The small group, who met on their computers and their phones, compared notes on what they were hearing and seeing from Native families in their schools. She says they realized many Native families were leaving urban school districts. Maybe because of job loss, maybe to be closer to family – or maybe for both reasons – families were leaving metro areas and returning to their tribal communities. In the process they were doubling up with grandparents and other family members or couch hopping, which means they are homeless in the eyes of the school district. And in that situation, Budrow says, families have rights.
“They have rights to be able to maintain access to education in the midsts of all that, maintain access to the people that they had always been educated by before,” Budrow said.
If an Anishinaabe family moves from Minneapolis to Red Lake, they can enroll in the new school district. But if they don’t enroll, the Minneapolis school district is still responsible for providing real, quality distance learning for that student. But it seemed many families were not telling the school district about their situation.
“It becomes very secretive because there is a fear of losing our children if we allow people to know what we are struggling with during this time,” said Budrow.
The state has a long track record of taking Native children from their families. But keeping this personal struggle a secret and taking students away from positive school relationships they have, can have a devastating impact.
“The shouldn’t have to lose everything. And the effect of losing everything in that process are really detrimental educationally, socially, emotionally, spirituality. I triggers a lot within children so it’s an ability to keep them connected and it’s federally mandated that they have that access and not lose everything because of their homelessness,” Budrow said.
For students who stayed in their homes and their home school district, there were different communication issues between families and schools. At first, the state mandated that each of the children’s teachers should make daily contact.

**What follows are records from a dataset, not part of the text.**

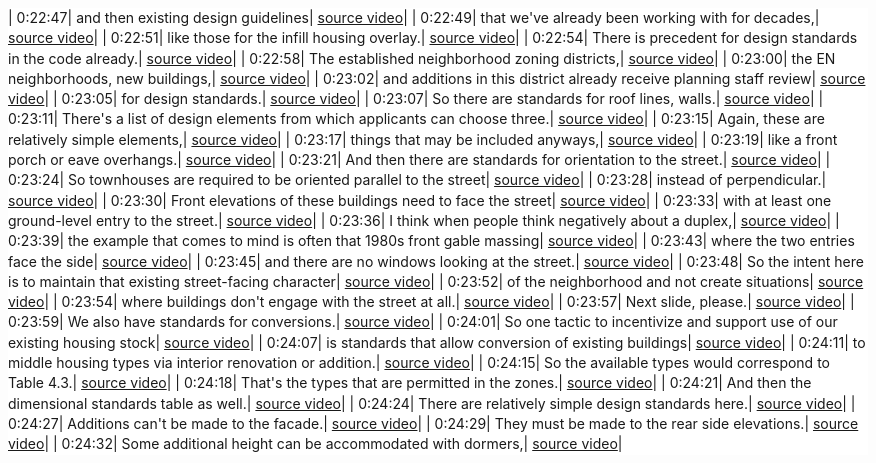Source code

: | 0:22:47| and then existing design guidelines| [source video](https://archive.org/details/city-council-ws-r-3877-230928?start=1367)|
| 0:22:49| that we've already been working with for decades,| [source video](https://archive.org/details/city-council-ws-r-3877-230928?start=1369)|
| 0:22:51| like those for the infill housing overlay.| [source video](https://archive.org/details/city-council-ws-r-3877-230928?start=1371)|
| 0:22:54| There is precedent for design standards in the code already.| [source video](https://archive.org/details/city-council-ws-r-3877-230928?start=1374)|
| 0:22:58| The established neighborhood zoning districts,| [source video](https://archive.org/details/city-council-ws-r-3877-230928?start=1378)|
| 0:23:00| the EN neighborhoods, new buildings,| [source video](https://archive.org/details/city-council-ws-r-3877-230928?start=1380)|
| 0:23:02| and additions in this district already receive planning staff review| [source video](https://archive.org/details/city-council-ws-r-3877-230928?start=1382)|
| 0:23:05| for design standards.| [source video](https://archive.org/details/city-council-ws-r-3877-230928?start=1385)|
| 0:23:07| So there are standards for roof lines, walls.| [source video](https://archive.org/details/city-council-ws-r-3877-230928?start=1387)|
| 0:23:11| There's a list of design elements from which applicants can choose three.| [source video](https://archive.org/details/city-council-ws-r-3877-230928?start=1391)|
| 0:23:15| Again, these are relatively simple elements,| [source video](https://archive.org/details/city-council-ws-r-3877-230928?start=1395)|
| 0:23:17| things that may be included anyways,| [source video](https://archive.org/details/city-council-ws-r-3877-230928?start=1397)|
| 0:23:19| like a front porch or eave overhangs.| [source video](https://archive.org/details/city-council-ws-r-3877-230928?start=1399)|
| 0:23:21| And then there are standards for orientation to the street.| [source video](https://archive.org/details/city-council-ws-r-3877-230928?start=1401)|
| 0:23:24| So townhouses are required to be oriented parallel to the street| [source video](https://archive.org/details/city-council-ws-r-3877-230928?start=1404)|
| 0:23:28| instead of perpendicular.| [source video](https://archive.org/details/city-council-ws-r-3877-230928?start=1408)|
| 0:23:30| Front elevations of these buildings need to face the street| [source video](https://archive.org/details/city-council-ws-r-3877-230928?start=1410)|
| 0:23:33| with at least one ground-level entry to the street.| [source video](https://archive.org/details/city-council-ws-r-3877-230928?start=1413)|
| 0:23:36| I think when people think negatively about a duplex,| [source video](https://archive.org/details/city-council-ws-r-3877-230928?start=1416)|
| 0:23:39| the example that comes to mind is often that 1980s front gable massing| [source video](https://archive.org/details/city-council-ws-r-3877-230928?start=1419)|
| 0:23:43| where the two entries face the side| [source video](https://archive.org/details/city-council-ws-r-3877-230928?start=1423)|
| 0:23:45| and there are no windows looking at the street.| [source video](https://archive.org/details/city-council-ws-r-3877-230928?start=1425)|
| 0:23:48| So the intent here is to maintain that existing street-facing character| [source video](https://archive.org/details/city-council-ws-r-3877-230928?start=1428)|
| 0:23:52| of the neighborhood and not create situations| [source video](https://archive.org/details/city-council-ws-r-3877-230928?start=1432)|
| 0:23:54| where buildings don't engage with the street at all.| [source video](https://archive.org/details/city-council-ws-r-3877-230928?start=1434)|
| 0:23:57| Next slide, please.| [source video](https://archive.org/details/city-council-ws-r-3877-230928?start=1437)|
| 0:23:59| We also have standards for conversions.| [source video](https://archive.org/details/city-council-ws-r-3877-230928?start=1439)|
| 0:24:01| So one tactic to incentivize and support use of our existing housing stock| [source video](https://archive.org/details/city-council-ws-r-3877-230928?start=1441)|
| 0:24:07| is standards that allow conversion of existing buildings| [source video](https://archive.org/details/city-council-ws-r-3877-230928?start=1447)|
| 0:24:11| to middle housing types via interior renovation or addition.| [source video](https://archive.org/details/city-council-ws-r-3877-230928?start=1451)|
| 0:24:15| So the available types would correspond to Table 4.3.| [source video](https://archive.org/details/city-council-ws-r-3877-230928?start=1455)|
| 0:24:18| That's the types that are permitted in the zones.| [source video](https://archive.org/details/city-council-ws-r-3877-230928?start=1458)|
| 0:24:21| And then the dimensional standards table as well.| [source video](https://archive.org/details/city-council-ws-r-3877-230928?start=1461)|
| 0:24:24| There are relatively simple design standards here.| [source video](https://archive.org/details/city-council-ws-r-3877-230928?start=1464)|
| 0:24:27| Additions can't be made to the facade.| [source video](https://archive.org/details/city-council-ws-r-3877-230928?start=1467)|
| 0:24:29| They must be made to the rear side elevations.| [source video](https://archive.org/details/city-council-ws-r-3877-230928?start=1469)|
| 0:24:32| Some additional height can be accommodated with dormers,| [source video](https://archive.org/details/city-council-ws-r-3877-230928?start=1472)|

“That meant families who had 3, 4 children, especially if you had children who had multiple teachers or had disabilities and had multiple special education teachers, you were navigating all of these people trying to talk to you and your child everyday,” said Budrow.
Govinda Budrow says many families told her and her colleagues that that did not work for them.
“The feedback from most families was – I can’t do all of that and it’s not constructive to our time.”
Budrow says no one has ever had to do this before – figure out distance larding in a pandemic. She says last year we were all thrown into this situation, whether it was on the computer or with big packets of worksheets coming home. But this year — we might be able to think ahead. For Minnesota Native News, I’m Melissa Townsend.